— WORK REQUEST A —
In the subwoofer forum thread below, what car does the first poster own?
— WORK REQUEST B —
Summarize the subwoofer forum thread below in two sentences.
— WORK REQUEST C —
Continue the subwoofer forum thread below from the point where it stops.

— PROVIDED TEXT —
○ ○ ○ ○ ○

# looking for new subs! help!



## xcsp800 (Mar 30, 2011)

hey guys, new on here so work with me please hah. iv got a 2007 honda fit sport. looking for a good heavy hitting system that still sounds crisp to and not like crap so i need ideas for subs. not really a limit for price within reason. i was thinking about going with possibly 2 alpine 10" type x subs. but i really dont know all that much about systems i was just told these were a great sub. would run me around 400 a piece for each sub. so around that price. give me ideas please! would like heavy hitting but still clean aswell. and amp ideas to! thanks!


----------



## Eastman474 (Jan 8, 2010)

xcsp800 said:


> hey guys, new on here so work with me please hah. iv got a 2007 honda fit sport. looking for a good heavy hitting system that still sounds crisp to and not like crap so i need ideas for subs. not really a limit for price within reason. i was thinking about going with possibly 2 alpine 10" type x subs. but i really dont know all that much about systems i was just told these were a great sub. would run me around 400 a piece for each sub. so around that price. give me ideas please! would like heavy hitting but still clean aswell. and amp ideas to! thanks!

○ ○ ○ ○ ○

— PROVIDED RECORDS —
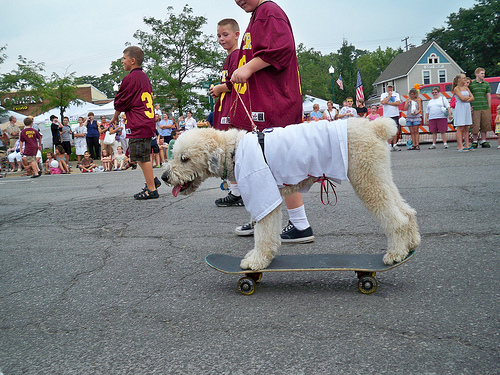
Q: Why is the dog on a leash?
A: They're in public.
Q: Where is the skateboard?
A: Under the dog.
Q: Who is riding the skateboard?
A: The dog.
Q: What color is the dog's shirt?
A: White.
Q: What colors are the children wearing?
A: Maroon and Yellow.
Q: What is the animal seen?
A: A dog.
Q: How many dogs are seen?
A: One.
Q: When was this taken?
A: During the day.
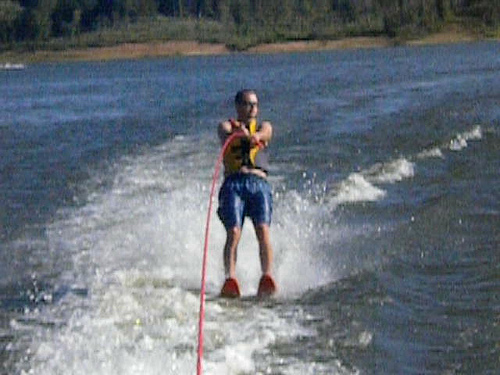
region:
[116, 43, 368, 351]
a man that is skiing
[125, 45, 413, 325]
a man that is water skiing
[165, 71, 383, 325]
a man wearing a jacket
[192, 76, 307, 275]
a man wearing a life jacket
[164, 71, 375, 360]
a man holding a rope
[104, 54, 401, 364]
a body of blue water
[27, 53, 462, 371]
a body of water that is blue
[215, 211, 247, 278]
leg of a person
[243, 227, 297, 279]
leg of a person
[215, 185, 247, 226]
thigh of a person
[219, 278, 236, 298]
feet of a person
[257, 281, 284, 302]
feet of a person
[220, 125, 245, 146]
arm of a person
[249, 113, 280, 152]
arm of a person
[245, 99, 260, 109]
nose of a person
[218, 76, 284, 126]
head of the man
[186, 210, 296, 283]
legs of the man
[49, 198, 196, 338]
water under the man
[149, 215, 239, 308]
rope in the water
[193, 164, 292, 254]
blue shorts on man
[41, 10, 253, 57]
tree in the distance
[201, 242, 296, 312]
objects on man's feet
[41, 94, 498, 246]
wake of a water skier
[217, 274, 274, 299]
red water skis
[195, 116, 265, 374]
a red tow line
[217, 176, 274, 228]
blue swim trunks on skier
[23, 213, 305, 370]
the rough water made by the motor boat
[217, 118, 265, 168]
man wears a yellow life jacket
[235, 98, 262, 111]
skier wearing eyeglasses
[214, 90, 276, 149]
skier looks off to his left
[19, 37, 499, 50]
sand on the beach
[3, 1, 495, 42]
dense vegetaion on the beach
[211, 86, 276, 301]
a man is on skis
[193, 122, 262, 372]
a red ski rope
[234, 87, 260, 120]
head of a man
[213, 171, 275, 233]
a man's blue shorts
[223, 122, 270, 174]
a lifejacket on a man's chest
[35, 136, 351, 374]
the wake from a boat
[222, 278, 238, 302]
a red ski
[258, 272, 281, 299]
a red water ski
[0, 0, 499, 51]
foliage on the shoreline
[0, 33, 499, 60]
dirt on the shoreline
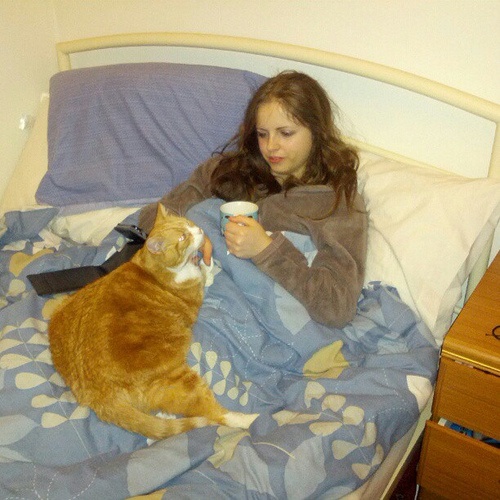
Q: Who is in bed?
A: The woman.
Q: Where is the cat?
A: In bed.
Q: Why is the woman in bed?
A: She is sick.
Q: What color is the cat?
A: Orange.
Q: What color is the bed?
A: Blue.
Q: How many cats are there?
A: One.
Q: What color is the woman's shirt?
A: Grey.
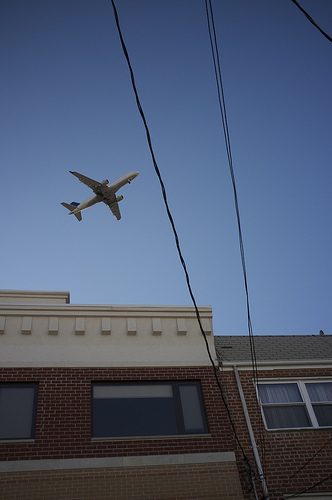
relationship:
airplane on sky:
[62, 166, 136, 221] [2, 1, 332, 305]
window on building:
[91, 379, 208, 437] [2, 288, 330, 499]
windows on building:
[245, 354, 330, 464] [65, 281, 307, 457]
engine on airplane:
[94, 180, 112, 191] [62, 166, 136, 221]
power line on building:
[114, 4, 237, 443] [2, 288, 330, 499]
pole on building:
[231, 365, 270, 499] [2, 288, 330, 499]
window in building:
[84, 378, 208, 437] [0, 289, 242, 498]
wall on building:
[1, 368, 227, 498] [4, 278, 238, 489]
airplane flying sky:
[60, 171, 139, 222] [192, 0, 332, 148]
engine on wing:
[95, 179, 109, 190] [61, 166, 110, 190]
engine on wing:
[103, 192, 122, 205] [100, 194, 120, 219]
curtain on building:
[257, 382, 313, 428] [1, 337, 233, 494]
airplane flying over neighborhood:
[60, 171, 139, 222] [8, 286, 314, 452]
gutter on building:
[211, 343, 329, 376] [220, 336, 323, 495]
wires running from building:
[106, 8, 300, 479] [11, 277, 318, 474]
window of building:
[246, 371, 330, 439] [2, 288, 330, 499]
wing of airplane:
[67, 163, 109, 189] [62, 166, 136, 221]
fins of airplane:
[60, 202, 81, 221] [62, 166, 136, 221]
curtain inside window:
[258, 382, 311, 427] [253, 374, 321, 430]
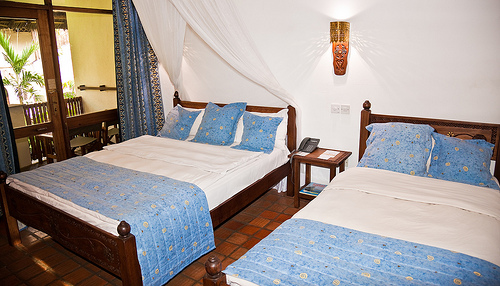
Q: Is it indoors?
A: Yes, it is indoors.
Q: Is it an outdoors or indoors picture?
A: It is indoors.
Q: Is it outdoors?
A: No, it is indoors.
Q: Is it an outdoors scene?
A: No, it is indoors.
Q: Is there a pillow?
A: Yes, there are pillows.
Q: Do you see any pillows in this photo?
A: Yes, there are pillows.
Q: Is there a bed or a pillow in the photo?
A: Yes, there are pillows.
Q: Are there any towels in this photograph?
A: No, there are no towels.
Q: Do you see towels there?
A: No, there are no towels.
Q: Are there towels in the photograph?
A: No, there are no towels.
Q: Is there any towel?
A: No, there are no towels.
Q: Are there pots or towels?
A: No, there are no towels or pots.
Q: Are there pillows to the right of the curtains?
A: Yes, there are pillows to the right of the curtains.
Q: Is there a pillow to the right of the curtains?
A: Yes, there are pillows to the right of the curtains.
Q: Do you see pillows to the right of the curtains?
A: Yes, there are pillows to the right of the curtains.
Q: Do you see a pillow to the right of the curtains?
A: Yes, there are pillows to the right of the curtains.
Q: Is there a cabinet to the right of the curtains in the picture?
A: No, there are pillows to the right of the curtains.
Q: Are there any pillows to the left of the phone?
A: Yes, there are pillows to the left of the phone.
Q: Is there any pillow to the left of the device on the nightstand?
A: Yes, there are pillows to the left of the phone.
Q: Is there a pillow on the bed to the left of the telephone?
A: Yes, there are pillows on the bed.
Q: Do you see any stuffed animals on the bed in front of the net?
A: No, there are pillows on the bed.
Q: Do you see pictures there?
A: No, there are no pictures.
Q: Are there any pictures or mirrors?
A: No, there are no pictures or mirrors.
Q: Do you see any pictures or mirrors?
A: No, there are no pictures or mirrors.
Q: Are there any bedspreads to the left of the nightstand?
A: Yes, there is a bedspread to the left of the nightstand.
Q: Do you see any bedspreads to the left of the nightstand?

○ ○ ○ ○ ○

— OUTPUT A —
A 2007 Honda Fit Sport.

— OUTPUT B —
A new member with a 2007 Honda Fit Sport asks for subwoofer and amplifier suggestions for a system that hits hard but still sounds clean, with no strict price limit within reason. The poster has been considering two Alpine 10" Type X subs at around 400 each, though they were only told these were great subs, and a reply quotes the original post in full.

— OUTPUT C —
If you're willing to spend $400 a piece on drivers, without a doubt I say JBL W10Gti Mkii.. Set them up right and they will get loud and sound phenomenal while doing it


----------



## ALL4SPL (Sep 30, 2009)

I have a 2009 Honda Fit, and I can tell you 2 10's is a good choice, or 1 12 would also work. I currently use 2 10's with 1200watts, and I am working on getting a beefy single 12 and I will be building a ported enclosure tuned around 33Hz. If you go larger say 2 12's you can kiss your entire hatch area goodbye. There are lots of brands out there that can handle what you are asking for, Sundown, JBL, and lots more. For deep hard hitting bass, I prefer a ported box, some say bandpass but those are much more difficult to build if you are building the box yourself. 

Btw, I would suggest subs facing up, port facing back if using a ported box, tends to yeild better in the fit.


----------



## schmiddr2 (Aug 10, 2009)

Available power and space? Those mean a lot for someone wanting SPL and to pick subs.

Also, how many amps can your alternator output? This will likely be your weakest link and makes my recommendations a little over zealous.

Shiva X-12
Fi Q12

EDIT: Just realized you asked about amps too.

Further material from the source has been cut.